The escalating cost of living is likely to lead to an increase in petty crime and present officers with substantive new challenges, Andy Cooke, the new HM Chief Inspector of Constabulary has warned. But his suggestions that police officers ought to use their discretion when dealing with shoplifters who are clearly struggling to buy food have been slammed by the policing minister. Speaking on LBC Radio, Kit Malthouse said:
“We believe the law should be blind. Police officers should act without fear or favour in the prosecution of the law.”
“I wrote to chief constables just a year or so ago saying they should not be ignoring those seemingly small crimes.”

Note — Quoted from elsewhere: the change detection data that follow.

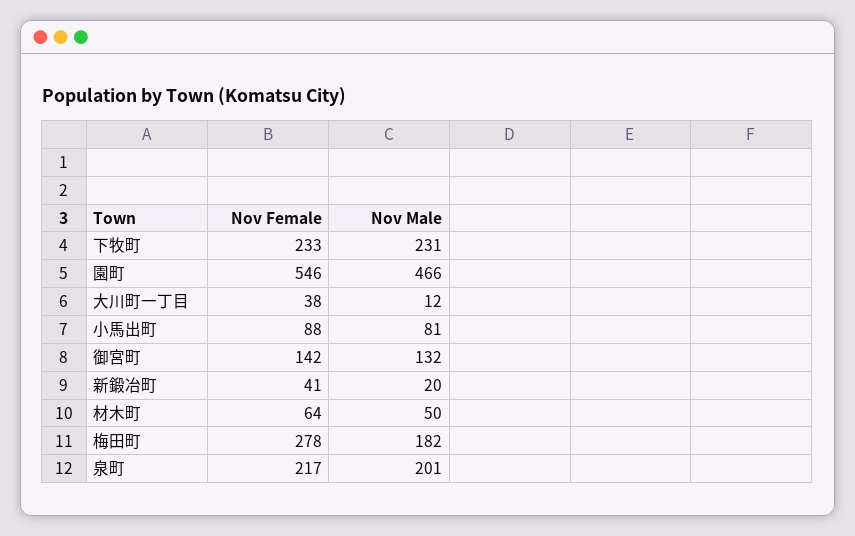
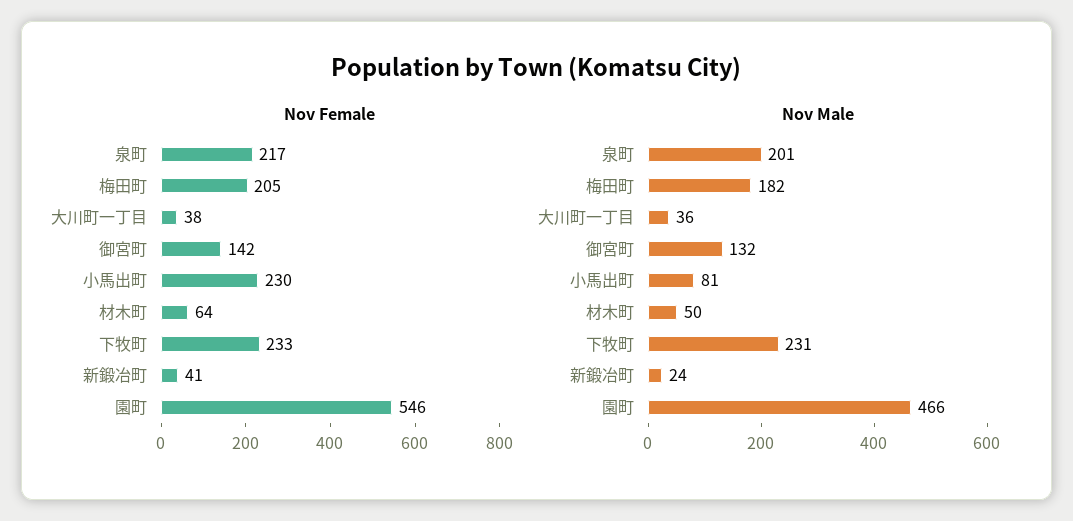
  {
    "Nov Female": {
      "下牧町": 233,
      "園町": 546,
      "大川町一丁目": 38,
-     "小馬出町": 88,
+     "小馬出町": 230,
      "御宮町": 142,
      "新鍛冶町": 41,
      "材木町": 64,
-     "梅田町": 278,
+     "梅田町": 205,
      "泉町": 217
    },
    "Nov Male": {
      "下牧町": 231,
      "園町": 466,
-     "大川町一丁目": 12,
+     "大川町一丁目": 36,
      "小馬出町": 81,
      "御宮町": 132,
-     "新鍛冶町": 20,
+     "新鍛冶町": 24,
      "材木町": 50,
      "梅田町": 182,
      "泉町": 201
    }
  }

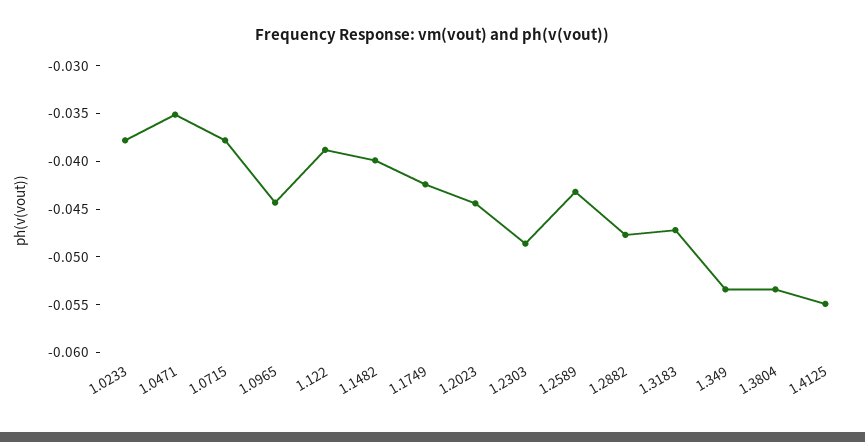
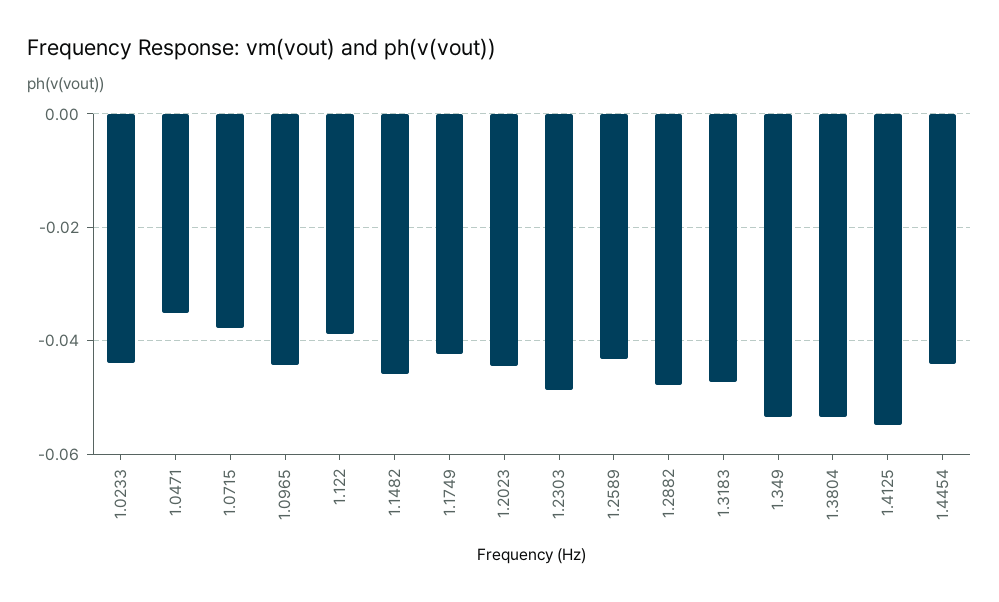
  {
-   "1.0233": -0.038,
+   "1.0233": -0.044,
    "1.0471": -0.035,
    "1.0715": -0.038,
    "1.0965": -0.044,
    "1.122": -0.039,
-   "1.1482": -0.04,
+   "1.1482": -0.046,
    "1.1749": -0.042,
    "1.2023": -0.044,
    "1.2303": -0.049,
    "1.2589": -0.043,
    "1.2882": -0.048,
    "1.3183": -0.047,
    "1.349": -0.053,
    "1.3804": -0.053,
-   "1.4125": -0.055
+   "1.4125": -0.055,
+   "1.4454": -0.044
  }

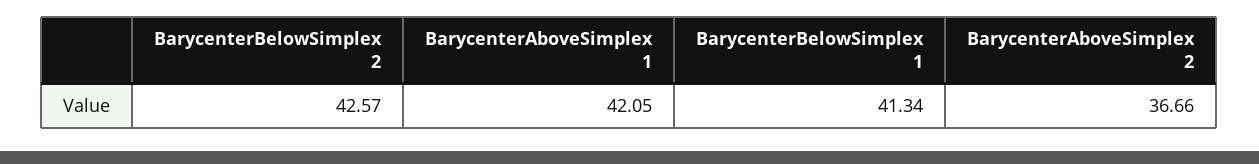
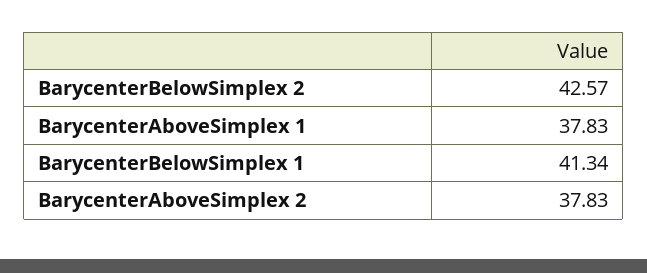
  {
    "BarycenterBelowSimplex 2": 42.57,
-   "BarycenterAboveSimplex 1": 42.05,
+   "BarycenterAboveSimplex 1": 37.83,
    "BarycenterBelowSimplex 1": 41.34,
-   "BarycenterAboveSimplex 2": 36.66
+   "BarycenterAboveSimplex 2": 37.83
  }

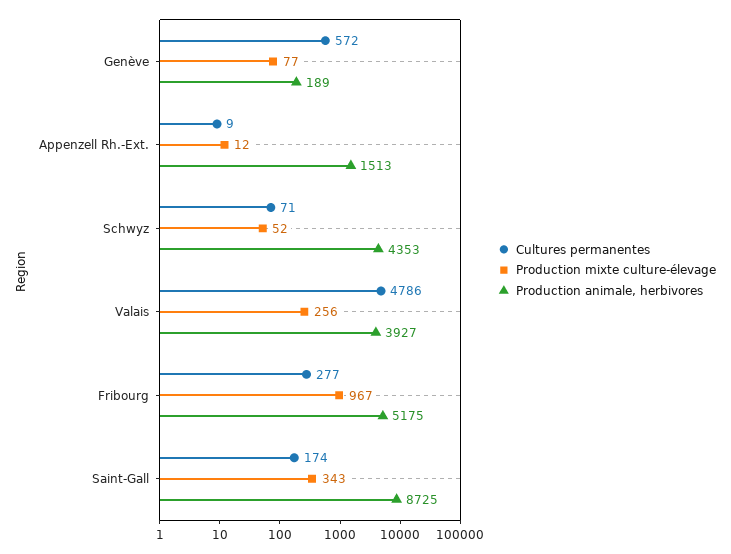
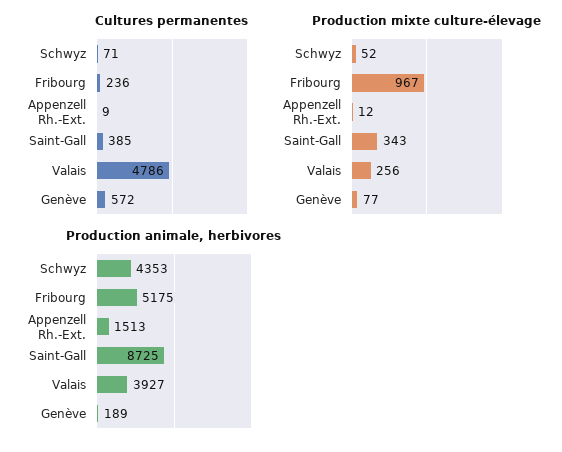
  {
    "Cultures permanentes": {
      "Genève": 572,
      "Appenzell Rh.-Ext.": 9,
      "Schwyz": 71,
      "Valais": 4786,
-     "Fribourg": 277,
+     "Fribourg": 236,
-     "Saint-Gall": 174
+     "Saint-Gall": 385
    },
    "Production mixte culture-élevage": {
      "Genève": 77,
      "Appenzell Rh.-Ext.": 12,
      "Schwyz": 52,
      "Valais": 256,
      "Fribourg": 967,
      "Saint-Gall": 343
    },
    "Production animale, herbivores": {
      "Genève": 189,
      "Appenzell Rh.-Ext.": 1513,
      "Schwyz": 4353,
      "Valais": 3927,
      "Fribourg": 5175,
      "Saint-Gall": 8725
    }
  }

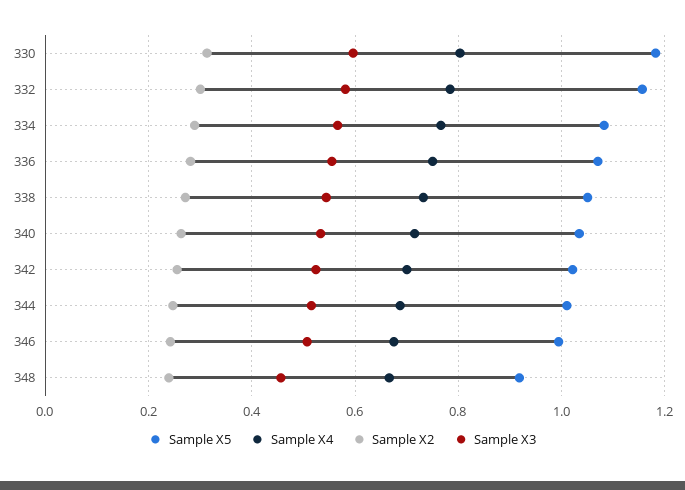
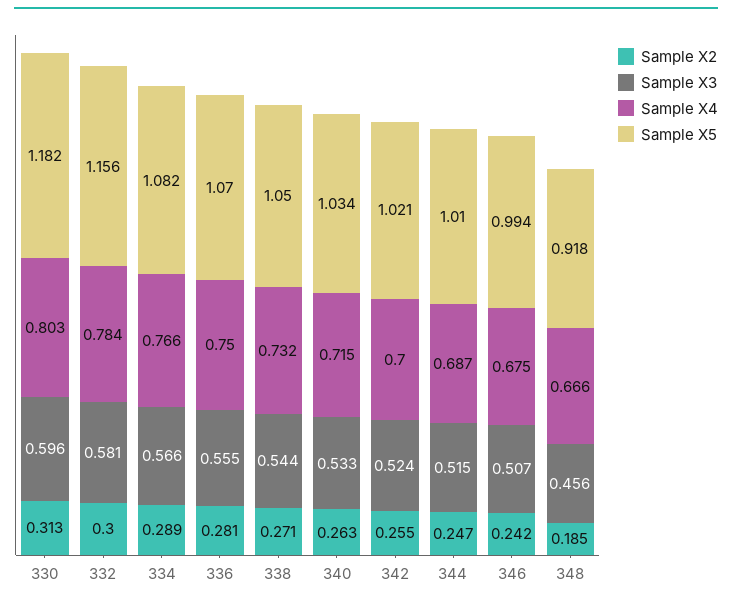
  {
    "Sample X5": {
      "330": 1.182,
      "332": 1.156,
      "334": 1.082,
      "336": 1.07,
      "338": 1.05,
      "340": 1.034,
      "342": 1.021,
      "344": 1.01,
      "346": 0.994,
      "348": 0.918
    },
    "Sample X4": {
      "330": 0.803,
      "332": 0.784,
      "334": 0.766,
      "336": 0.75,
      "338": 0.732,
      "340": 0.715,
      "342": 0.7,
      "344": 0.687,
      "346": 0.675,
      "348": 0.666
    },
    "Sample X2": {
      "330": 0.313,
      "332": 0.3,
      "334": 0.289,
      "336": 0.281,
      "338": 0.271,
      "340": 0.263,
      "342": 0.255,
      "344": 0.247,
      "346": 0.242,
-     "348": 0.24
+     "348": 0.185
    },
    "Sample X3": {
      "330": 0.596,
      "332": 0.581,
      "334": 0.566,
      "336": 0.555,
      "338": 0.544,
      "340": 0.533,
      "342": 0.524,
      "344": 0.515,
      "346": 0.507,
      "348": 0.456
    }
  }

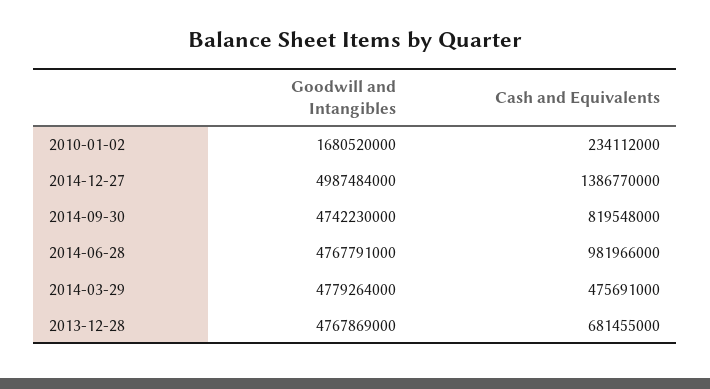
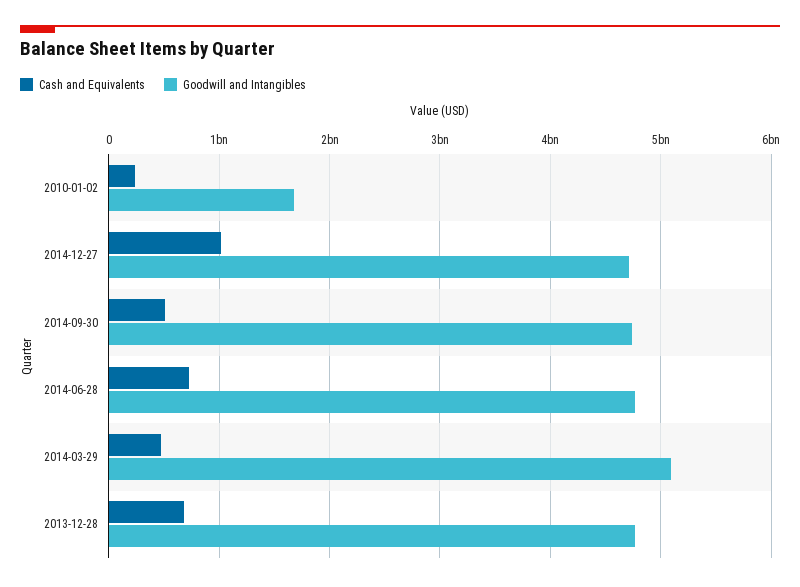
  {
    "Goodwill and Intangibles": {
      "2010-01-02": 1680520000,
-     "2014-12-27": 4987484000,
+     "2014-12-27": 4700000000,
      "2014-09-30": 4742230000,
      "2014-06-28": 4767791000,
-     "2014-03-29": 4779264000,
+     "2014-03-29": 5100000000,
      "2013-12-28": 4767869000
    },
    "Cash and Equivalents": {
      "2010-01-02": 234112000,
-     "2014-12-27": 1386770000,
+     "2014-12-27": 1000000000,
-     "2014-09-30": 819548000,
+     "2014-09-30": 500000000,
-     "2014-06-28": 981966000,
+     "2014-06-28": 700000000,
      "2014-03-29": 475691000,
      "2013-12-28": 681455000
    }
  }

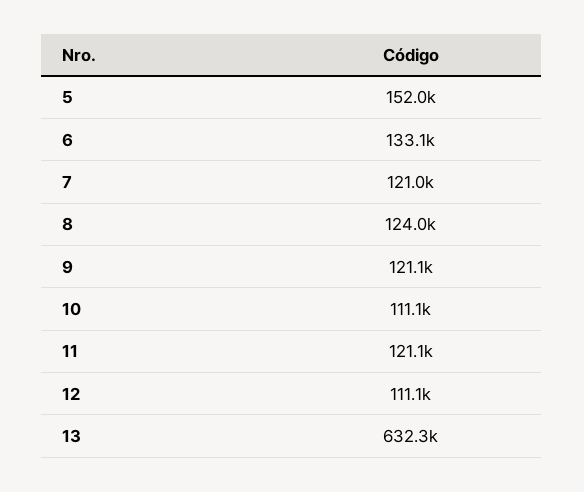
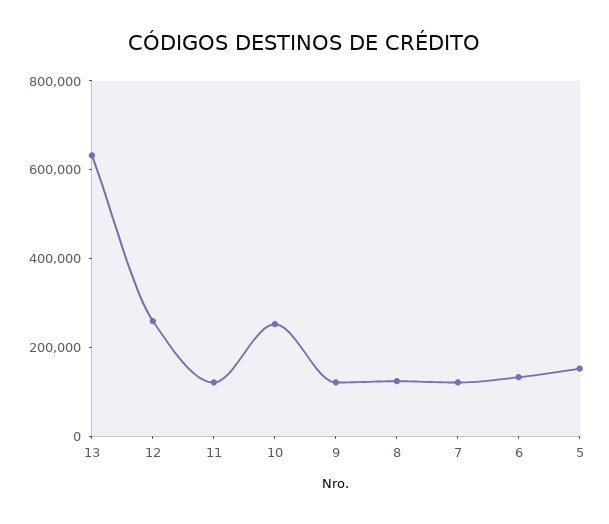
  {
    "5": 152000,
    "6": 133100,
    "7": 121000,
    "8": 124000,
    "9": 121100,
-   "10": 111100,
+   "10": 250000,
    "11": 121100,
-   "12": 111100,
+   "12": 250000,
    "13": 632300
  }

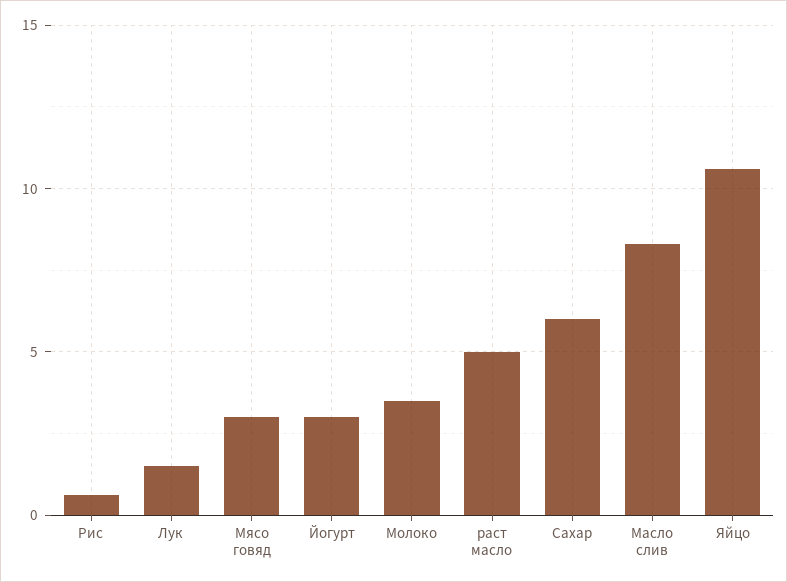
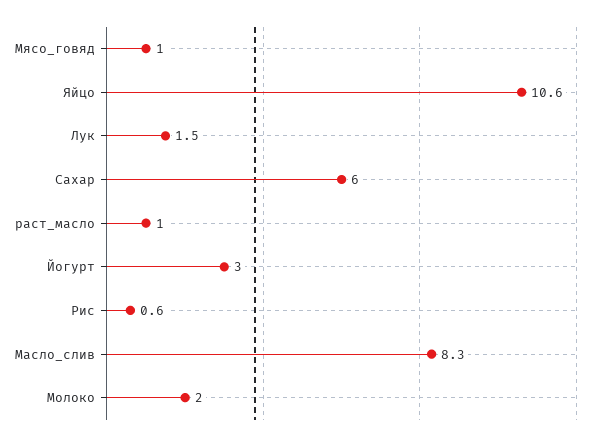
  {
    "Рис": 0.6,
    "Лук": 1.5,
-   "Мясо говяд": 3,
+   "Мясо говяд": 1,
    "Йогурт": 3,
-   "Молоко": 3.5,
+   "Молоко": 2,
-   "раст масло": 5,
+   "раст масло": 1,
    "Сахар": 6,
    "Масло слив": 8.3,
    "Яйцо": 10.6
  }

“It’s not quite right to say that as the economy fluctuates, so does crime. We’ve seen economic problems in the past, or not, where crime has risen, or not.”
The new HM chief inspector of constabulary has long been calling on the government to tackle poverty in their efforts to fight crime. In April 2021 when he was retiring as head of the Merseyside force, Andy Cooke told The Guardian if given £5 billion to tackle crime he would spend 80 per cent on combatting poverty and only 20 per cent on policing.
But the policing minister has rejected the idea that poverty is a driving force of crime:
“There’s a growing body of evidence that says poverty doesn’t cause crime, crime and violence cause poverty.
“Our job is to make sure we drive down crime, notwithstanding that challenge for everybody.”
High prices will ‘invariably see a rise in crime’ – Cooke
Although the new chief inspector of constabulary predicts that the cost of living crisis will lead to a sharp rise in crime, he has rejected the idea of “giving a carte blanche for people to go out shoplifting.”
In advice to police officers Andy Cooke said:
“What they’ve got to bear in mind is what is the best thing for the community, and that individual, in the way they deal with those issues. And I certainly fully support police officers using their discretion – and they need to use discretion more often.”
The ex-Merseyside Chief Police Constable who took over from Sir Tom Winsor in April is aiming to increase the six-per cent recorded offences rate to 20 per cent while also ensuring that the police visit every burglary victim.
Policing minister’s views make the headlines
Over the past couple of days, Kit Malthouse has been making the headlines for his outspoken views.
In an interview with Nick Ferrari on LBC Radio, the policing minister rejected Cooke’s views accusing him of applying ‘old-fashioned thinking’. He also addressed community concerns over an officer patrolling the streets of Cambridge in a brightly coloured helmet to show solidarity with the LGBTQ community which many slammed as ‘virtue-signalling’:
“If he’s wearing that in a community environment then it’s a matter for his chief constable.
“If he’s got to the rank of superintendent it means he’s had an impressive career thus far and I can guarantee he will have nicked a lot of villains during his career.
“I’m a bit old-fashioned. I like brass buttons and a smart look, but as I say, he’s a senior police officer. He will have done a lot of villain nicking. I have to salute him for his service and treat this as one of those minor issues.”
This morning, Malthouse cooked up a Twitter storm with his references to ‘people at the bottom of the pile’ during a GMB interview.
Last October, he was left red-faced when he said he didn’t know where the PM was even though he was standing right next to him at the ITV studios. Shortly after emphasising that Boris Johnson is ‘honest all of the time’ and saying he didn’t know where the PM was, the camera swivelled and zoomed in on Johnson.
Policing minister breaks ranks with the cabinet and demands immediate tax cuts
Speaking during an interview on TalkTV, the policing minister called on Rishi Sunak to introduce tax cuts without delay:
“The Chancellor has already signalled his desire to reduce taxes. I sincerely hope he’ll be doing it shortly.”
“We all came into conservative politics into the party to reduce the burden of the state on individuals leave as much money in people’s pockets as they can so they can make choices for themselves about their own lives.”
At the Confederation of British Industry (CBI) in London, the chancellor, Rishi Sunak admitted that the “next few months will be tough”. He failed to respond to Labour’s call for an emergency budget to tackle the impact of high inflation on household budgets.